Replace Your WORKSPACE-ID with the Workspace ID of the workspace you are using.

Let's now configure the alert manager definition. Save the below fie as alertmanager.yaml

apiVersion: prometheusservice.services.k8s.aws/v1alpha1  
kind: AlertManagerDefinition
metadata:
  name: alert-manager
spec:
  workspaceID: <Your WORKSPACE-ID >
  configuration: |
    alertmanager_config: |
      route:
         receiver: default_receiver
       receivers:
       - name: default_receiver
          sns_configs:
          - topic_arn: TOPIC-ARN
            sigv4:
              region: REGION
            message: |
              alert_type: {{ .CommonLabels.alertname }}
              event_type: {{ .CommonLabels.event_type }}     

Replace You WORKSPACE-ID with the Workspace ID of the new workspace, TOPIC-ARN with the ARN of an Amazon Simple Notification Service topic where you want to send the alerts, and REGION with the current region of the workload. Make sure that your workspace has permissions to send messages to Amazon SNS.

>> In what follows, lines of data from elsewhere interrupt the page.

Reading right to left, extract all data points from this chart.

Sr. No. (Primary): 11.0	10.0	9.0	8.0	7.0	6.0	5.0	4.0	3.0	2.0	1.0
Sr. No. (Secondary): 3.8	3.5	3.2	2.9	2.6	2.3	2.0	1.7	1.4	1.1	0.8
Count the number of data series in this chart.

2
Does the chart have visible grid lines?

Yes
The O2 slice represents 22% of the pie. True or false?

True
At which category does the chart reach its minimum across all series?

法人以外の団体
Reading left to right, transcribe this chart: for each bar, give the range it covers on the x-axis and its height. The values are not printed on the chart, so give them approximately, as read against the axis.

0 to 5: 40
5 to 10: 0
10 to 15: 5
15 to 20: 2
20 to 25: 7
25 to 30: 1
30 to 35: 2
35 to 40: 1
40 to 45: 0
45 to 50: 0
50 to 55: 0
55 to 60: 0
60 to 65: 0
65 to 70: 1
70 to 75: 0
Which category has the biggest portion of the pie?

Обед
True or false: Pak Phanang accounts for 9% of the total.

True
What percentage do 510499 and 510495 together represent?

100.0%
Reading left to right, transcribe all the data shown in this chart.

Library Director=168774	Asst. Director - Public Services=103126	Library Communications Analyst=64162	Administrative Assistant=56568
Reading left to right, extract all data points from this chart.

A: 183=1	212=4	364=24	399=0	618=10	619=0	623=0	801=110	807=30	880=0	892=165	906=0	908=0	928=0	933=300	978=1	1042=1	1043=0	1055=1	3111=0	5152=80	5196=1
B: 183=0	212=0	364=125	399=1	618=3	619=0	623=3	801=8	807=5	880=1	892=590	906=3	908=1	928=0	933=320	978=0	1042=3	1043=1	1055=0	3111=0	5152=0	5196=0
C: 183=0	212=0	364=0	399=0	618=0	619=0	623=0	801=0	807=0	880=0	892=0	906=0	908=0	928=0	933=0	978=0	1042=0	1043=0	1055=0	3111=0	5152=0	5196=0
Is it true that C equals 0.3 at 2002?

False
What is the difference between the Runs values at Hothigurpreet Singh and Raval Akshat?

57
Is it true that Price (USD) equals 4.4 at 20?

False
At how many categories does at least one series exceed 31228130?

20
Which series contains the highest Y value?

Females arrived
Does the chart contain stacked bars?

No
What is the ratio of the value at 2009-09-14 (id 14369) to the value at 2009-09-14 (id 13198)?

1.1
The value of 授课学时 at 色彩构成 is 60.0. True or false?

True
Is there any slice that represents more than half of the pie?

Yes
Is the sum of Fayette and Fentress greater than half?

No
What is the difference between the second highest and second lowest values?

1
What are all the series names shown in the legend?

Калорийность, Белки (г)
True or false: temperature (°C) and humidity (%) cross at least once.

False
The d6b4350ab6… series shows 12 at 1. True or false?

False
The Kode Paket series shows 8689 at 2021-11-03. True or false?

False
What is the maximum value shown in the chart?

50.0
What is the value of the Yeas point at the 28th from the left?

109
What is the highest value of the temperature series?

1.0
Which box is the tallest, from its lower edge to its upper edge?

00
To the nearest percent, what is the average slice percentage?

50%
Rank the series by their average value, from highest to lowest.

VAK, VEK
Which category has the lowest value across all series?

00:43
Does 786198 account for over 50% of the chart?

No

Visualize ethtool metrics in Amazon Managed Grafana

Let's visualize the metrics within the Amazon Managed Grafana and build a dashboard. Configure the Amazon Managed Service for Prometheus as a datasource inside the Amazon Managed Grafana console. For instructions, see Add Amazon Prometheus as a datasource

Let's explore the metrics in Amazon Managed Grafana now: Click the explore button, and search for ethtool:

Node_ethtool metrics

Let's build a dashboard for the linklocal_allowance_exceeded metric by using the query rate(node_net_ethtool{device="eth0",type="linklocal_allowance_exceeded"}[30s]). It will result in the below dashboard.

linklocal_allowance_exceeded dashboard

We can clearly see that there were no packets dropped as the value is zero.

Let's build a dashboard for the conntrack_allowance_exceeded metric by using the query rate(node_net_ethtool{device="eth0",type="conntrack_allowance_exceeded"}[30s]). It will result in the below dashboard.

conntrack_allowance_exceeded dashboard

The metric conntrack_allowance_exceeded can be visualized in CloudWatch, provided you run a cloudwatch agent as described here. The resulting dashboard in CloudWatch will look like below:

CW_NW_Performance

We can clearly see that there were no packets dropped as the value is zero. If you are using Nitro-based instances, you can create a similar dashboard for conntrack_allowance_available and pro-actively monitor the connections in your EC2 instance. You can further extend this by configuring alerts in Amazon Managed Grafana to send notifications to Slack, SNS, Pagerduty etc.